Activity 1:
In the conversation about Superman, which films does M say seemed radically hopeful only after M grew up and learned about the 1970s?
Activity 2:
Resume the conversation about Superman from the point where it stops.

Text shown:
"""
M: I wonder if part of the reason Superman has receded from the popular imagination is that as a culture we can’t agree on what is right anymore. There’s a huge portion of the population who sees the Lex Luthor archetype as something to aspire to, and they wouldn’t be happy with your treatment of Mr. Ford. 

A: Right. The idea that there is an objective “right” to stand up for is a bit antiquated, and maybe even undesirable. We might relate to the villains now because Zack Snyder’s Superman was never a good guy anyway. You mentioned kids now don't have a Superman, and I'd agree—Henry Cavill Kal-El is never really a likable authority for truth, justice, etc.

Movie still from Man of Steel. Superman looks solemn as he's interviewed by a group of reporters.

M: Which is, disturbingly, a turn-on for a type of audience—that’s where the cult-like adoration for the Snyder run comes from. But it's also tremendously distasteful for people like us, or for families, or for children.

A: Well, I’m conflicted about that. Because despite not liking any iteration of Zack Snyder's Supe, I more or less agree with the idea that Superman in real life would be a bad idea and should be fought against. And I sort of do think that all superheroes are a bad influence on kids. I’m for sure the old man yelling at cloud here, but now that I’m in my 30s the violence that appealed to me in my youth really frightens me now.

M: In “real life”, sure. A human being given that sort of power would be horrifying, and there are plenty of stories examining that (Watchmen, The Boys, Invincible, etc.). But I see Superman as a figure of fantasy, something aspirational. No man would actually be that good, but he’s not a man. He’s SUPERman! Not representative of who we are, but who we could be if we were better. It’s incredibly sad that the idea of a fundamentally good, decent person who uses their power for the betterment of mankind is considered unrealistic. 

A: Well this is the stuff that makes my heart get all mushy. Superman makes me want to do good and be better, but that stuff seems sort of naive today. Maybe it always has. It’s certainly easier to relate to pessimism in 2023.

"Superman makes me want to do good and be better, but that stuff seems sort of naive today."

M: I think it’s felt naive for a long while, but the better interpretations understand that and use it. I didn’t grasp how radically hopeful the Christopher Reeve films were until I grew up and learnt about what was going on in the 1970s. It’s not like that was an optimistic decade either.
"""
Record extracts:
"""
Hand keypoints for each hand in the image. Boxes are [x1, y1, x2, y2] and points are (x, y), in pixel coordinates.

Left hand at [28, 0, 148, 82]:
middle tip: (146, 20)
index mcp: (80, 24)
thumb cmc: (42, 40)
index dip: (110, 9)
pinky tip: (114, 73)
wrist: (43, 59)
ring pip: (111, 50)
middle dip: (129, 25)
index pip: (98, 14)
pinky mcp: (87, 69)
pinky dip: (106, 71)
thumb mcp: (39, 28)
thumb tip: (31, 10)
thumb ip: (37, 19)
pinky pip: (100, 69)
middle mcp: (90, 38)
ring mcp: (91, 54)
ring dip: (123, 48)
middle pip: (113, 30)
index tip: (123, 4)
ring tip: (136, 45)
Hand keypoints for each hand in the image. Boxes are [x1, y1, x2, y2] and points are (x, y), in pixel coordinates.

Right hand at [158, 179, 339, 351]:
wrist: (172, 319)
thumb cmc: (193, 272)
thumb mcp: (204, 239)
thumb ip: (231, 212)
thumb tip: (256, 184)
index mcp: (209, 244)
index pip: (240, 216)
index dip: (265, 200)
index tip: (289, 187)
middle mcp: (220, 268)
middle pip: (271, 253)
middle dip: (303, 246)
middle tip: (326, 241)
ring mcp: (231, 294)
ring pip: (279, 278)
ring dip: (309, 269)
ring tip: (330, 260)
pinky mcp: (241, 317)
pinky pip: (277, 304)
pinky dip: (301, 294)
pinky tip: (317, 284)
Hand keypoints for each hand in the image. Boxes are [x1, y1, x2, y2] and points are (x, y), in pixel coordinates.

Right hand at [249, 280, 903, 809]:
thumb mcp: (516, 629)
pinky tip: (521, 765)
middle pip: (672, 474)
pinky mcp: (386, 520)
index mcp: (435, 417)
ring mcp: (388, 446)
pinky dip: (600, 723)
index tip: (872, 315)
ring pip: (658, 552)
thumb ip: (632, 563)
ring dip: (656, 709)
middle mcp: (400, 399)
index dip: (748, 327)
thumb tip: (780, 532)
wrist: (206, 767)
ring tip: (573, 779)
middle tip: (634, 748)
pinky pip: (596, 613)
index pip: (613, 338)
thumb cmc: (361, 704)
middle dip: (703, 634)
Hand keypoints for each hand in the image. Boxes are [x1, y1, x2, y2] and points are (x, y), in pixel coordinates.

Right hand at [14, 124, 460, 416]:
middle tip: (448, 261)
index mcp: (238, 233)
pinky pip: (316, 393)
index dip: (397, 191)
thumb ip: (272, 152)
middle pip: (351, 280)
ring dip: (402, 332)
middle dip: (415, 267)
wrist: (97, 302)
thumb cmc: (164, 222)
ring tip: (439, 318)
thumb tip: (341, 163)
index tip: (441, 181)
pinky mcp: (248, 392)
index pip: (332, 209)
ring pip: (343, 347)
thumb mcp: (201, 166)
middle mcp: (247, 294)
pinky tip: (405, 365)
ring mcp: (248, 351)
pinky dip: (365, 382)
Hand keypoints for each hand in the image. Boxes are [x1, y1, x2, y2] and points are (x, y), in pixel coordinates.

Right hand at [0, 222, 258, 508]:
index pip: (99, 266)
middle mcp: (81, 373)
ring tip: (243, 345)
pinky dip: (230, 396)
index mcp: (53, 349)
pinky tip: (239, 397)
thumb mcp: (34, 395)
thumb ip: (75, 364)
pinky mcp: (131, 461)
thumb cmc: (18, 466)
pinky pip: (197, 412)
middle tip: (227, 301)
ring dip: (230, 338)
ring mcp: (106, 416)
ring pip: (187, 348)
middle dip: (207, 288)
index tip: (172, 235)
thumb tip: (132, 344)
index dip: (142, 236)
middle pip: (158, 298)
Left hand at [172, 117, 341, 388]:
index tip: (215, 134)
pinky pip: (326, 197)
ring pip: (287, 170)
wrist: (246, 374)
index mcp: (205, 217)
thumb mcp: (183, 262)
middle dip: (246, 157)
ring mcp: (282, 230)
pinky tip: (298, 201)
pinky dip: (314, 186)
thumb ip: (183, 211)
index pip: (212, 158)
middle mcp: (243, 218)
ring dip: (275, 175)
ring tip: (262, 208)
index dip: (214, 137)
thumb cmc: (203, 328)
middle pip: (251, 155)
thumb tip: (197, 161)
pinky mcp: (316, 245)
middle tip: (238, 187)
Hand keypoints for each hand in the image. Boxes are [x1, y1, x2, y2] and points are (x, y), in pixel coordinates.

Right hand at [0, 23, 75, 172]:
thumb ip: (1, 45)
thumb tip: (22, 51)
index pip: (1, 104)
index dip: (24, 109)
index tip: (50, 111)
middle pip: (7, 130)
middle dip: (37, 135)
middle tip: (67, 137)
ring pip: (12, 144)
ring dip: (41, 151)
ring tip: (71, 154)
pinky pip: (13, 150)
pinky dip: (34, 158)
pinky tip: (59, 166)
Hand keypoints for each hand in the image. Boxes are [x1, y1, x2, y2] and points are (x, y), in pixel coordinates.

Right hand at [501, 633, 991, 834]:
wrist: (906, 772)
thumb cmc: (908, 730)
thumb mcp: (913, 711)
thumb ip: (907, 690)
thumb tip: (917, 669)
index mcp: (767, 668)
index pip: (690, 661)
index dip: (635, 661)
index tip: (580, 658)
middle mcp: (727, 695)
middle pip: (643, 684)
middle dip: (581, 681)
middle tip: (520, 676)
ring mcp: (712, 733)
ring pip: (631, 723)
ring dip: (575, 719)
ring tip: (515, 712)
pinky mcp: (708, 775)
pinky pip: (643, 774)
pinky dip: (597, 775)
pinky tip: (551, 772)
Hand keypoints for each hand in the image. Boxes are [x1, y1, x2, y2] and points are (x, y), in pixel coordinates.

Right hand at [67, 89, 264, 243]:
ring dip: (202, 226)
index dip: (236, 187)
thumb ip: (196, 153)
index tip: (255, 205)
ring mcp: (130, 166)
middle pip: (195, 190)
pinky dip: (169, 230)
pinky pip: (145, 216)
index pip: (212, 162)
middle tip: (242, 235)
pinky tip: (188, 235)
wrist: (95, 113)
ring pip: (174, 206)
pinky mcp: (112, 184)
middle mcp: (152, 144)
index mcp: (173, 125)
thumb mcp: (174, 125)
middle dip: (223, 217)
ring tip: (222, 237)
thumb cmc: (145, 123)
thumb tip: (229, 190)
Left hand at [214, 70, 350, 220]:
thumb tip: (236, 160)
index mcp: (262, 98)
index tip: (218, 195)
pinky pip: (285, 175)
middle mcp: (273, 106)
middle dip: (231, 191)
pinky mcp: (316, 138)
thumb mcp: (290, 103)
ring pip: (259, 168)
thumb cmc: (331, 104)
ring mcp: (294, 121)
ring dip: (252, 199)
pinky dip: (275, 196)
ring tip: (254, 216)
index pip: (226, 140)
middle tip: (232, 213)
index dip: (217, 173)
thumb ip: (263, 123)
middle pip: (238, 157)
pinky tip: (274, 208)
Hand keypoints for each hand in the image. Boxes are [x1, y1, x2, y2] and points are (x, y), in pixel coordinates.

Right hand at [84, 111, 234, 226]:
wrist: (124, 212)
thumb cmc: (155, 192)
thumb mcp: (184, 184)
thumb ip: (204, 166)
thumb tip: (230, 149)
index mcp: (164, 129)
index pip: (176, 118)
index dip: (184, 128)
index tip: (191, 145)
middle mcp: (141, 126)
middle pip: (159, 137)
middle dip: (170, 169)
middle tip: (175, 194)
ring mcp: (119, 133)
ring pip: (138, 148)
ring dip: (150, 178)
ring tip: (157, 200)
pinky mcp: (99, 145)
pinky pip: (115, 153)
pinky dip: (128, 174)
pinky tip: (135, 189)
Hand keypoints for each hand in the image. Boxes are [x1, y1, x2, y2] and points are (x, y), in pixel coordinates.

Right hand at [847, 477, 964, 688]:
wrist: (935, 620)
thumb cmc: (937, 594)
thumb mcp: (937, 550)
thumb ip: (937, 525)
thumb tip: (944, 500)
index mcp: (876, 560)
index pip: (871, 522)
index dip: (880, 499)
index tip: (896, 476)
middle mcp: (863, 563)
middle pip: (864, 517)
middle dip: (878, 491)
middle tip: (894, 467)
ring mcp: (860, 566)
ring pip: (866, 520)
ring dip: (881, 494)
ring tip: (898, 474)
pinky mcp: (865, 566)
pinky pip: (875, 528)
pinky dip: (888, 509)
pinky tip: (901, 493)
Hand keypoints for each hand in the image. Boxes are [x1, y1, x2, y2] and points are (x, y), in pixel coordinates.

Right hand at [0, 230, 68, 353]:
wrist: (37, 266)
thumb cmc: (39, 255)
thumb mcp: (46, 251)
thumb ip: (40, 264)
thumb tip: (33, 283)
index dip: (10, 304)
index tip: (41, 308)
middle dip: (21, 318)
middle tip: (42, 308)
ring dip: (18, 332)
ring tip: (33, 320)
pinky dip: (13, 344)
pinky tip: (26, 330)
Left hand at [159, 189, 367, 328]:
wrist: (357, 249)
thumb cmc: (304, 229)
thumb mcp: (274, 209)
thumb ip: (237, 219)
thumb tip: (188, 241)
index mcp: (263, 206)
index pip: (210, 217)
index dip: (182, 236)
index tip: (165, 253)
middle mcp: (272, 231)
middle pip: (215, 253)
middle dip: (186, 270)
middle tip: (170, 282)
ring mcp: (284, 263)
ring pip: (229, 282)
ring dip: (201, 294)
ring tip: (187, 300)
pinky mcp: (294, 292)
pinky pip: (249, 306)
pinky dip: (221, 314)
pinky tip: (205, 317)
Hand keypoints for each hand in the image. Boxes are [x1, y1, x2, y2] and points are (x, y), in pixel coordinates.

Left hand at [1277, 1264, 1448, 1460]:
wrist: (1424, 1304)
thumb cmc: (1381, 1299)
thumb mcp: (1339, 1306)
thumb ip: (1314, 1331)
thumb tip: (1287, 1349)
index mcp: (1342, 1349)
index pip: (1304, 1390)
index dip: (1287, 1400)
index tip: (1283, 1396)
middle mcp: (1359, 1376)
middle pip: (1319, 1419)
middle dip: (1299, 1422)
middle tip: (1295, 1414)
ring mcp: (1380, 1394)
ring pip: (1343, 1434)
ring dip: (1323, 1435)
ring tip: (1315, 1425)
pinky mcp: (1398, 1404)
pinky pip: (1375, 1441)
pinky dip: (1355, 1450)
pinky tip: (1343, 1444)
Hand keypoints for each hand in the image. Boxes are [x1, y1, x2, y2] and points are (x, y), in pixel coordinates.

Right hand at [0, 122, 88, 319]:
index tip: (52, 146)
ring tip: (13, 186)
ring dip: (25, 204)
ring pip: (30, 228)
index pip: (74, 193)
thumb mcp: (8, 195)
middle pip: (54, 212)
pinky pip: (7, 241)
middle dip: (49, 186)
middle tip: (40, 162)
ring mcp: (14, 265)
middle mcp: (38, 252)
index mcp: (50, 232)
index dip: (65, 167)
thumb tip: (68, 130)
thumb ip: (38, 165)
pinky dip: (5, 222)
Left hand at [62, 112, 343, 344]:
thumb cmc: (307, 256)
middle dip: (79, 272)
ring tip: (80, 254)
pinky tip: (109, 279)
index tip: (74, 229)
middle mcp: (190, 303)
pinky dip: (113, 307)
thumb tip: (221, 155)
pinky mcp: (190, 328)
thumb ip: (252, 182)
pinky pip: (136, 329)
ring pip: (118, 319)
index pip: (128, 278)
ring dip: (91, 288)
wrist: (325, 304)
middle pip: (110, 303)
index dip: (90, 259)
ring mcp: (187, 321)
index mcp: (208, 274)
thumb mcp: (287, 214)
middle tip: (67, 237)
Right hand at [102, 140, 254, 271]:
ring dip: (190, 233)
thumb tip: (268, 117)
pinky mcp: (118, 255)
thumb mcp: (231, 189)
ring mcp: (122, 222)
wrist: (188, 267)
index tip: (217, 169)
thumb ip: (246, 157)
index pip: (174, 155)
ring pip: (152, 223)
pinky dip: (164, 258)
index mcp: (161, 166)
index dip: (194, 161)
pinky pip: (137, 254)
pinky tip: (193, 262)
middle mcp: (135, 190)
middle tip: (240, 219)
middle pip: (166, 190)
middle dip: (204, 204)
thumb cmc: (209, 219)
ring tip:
"""
Written response 1:
The Christopher Reeve films.

Written response 2:
A: Yeah, Christopher Reeve’s Superman embodies a kind of goodness that reaches beyond the violence and nihilism of that period. Like when he destroys all the world's nukes, or saves airplanes from crashing, or rescues kids falling into Niagara Falls.

M: I think the only time he’s violent is against other super-powered beings (General Zod and friends, Nuclear Man). But never against normal people.

A: Not entirely: even he cannot help himself from doing a good old-fashioned punch-punch—like at the end of Superman II (1980) when he goes and beats up the rude guy in the diner who emasculated him after he gave up his powers earlier in the movie.

M: That’s a very good point. I guess even the Reeve version plays into that “What if I could punch a bully?” fantasy. Which also makes me sad, now that you point it out. Your take on Superman is depressing!

A: I do think it’s a depressing story, but I’m into the sadness of the character! He’s very lonely as the last son of Krypton. Re-watching a couple of the Fleischer Bros cartoons from the early ‘40s, I notice that the lore there says he was raised in an orphanage as opposed to being adopted by the Kents. It really made me feel for the guy. The fact that he's an alien on Earth and nobody knows he's special. At least Martha and Jonathan know that Christopher Reeve's Supe is a special guy.

M: That’s what’s so beautiful about him choosing to do good. He has every reason to be resentful, to be selfish, but he chooses to be selfless even at the expense of his own happiness. The second Christopher Reeve movie has a terrific distillation of this: when he sacrifices his relationship with Lois to save the world. (Which, btw, the Raimi Spider-Man trilogy would copy nearly exactly decades later.) I imagine that series will always be my favourite take on the character.

TV still of Superman from the 1940s cartoons. Superman tries to bring together two power cables, electricity flying between them.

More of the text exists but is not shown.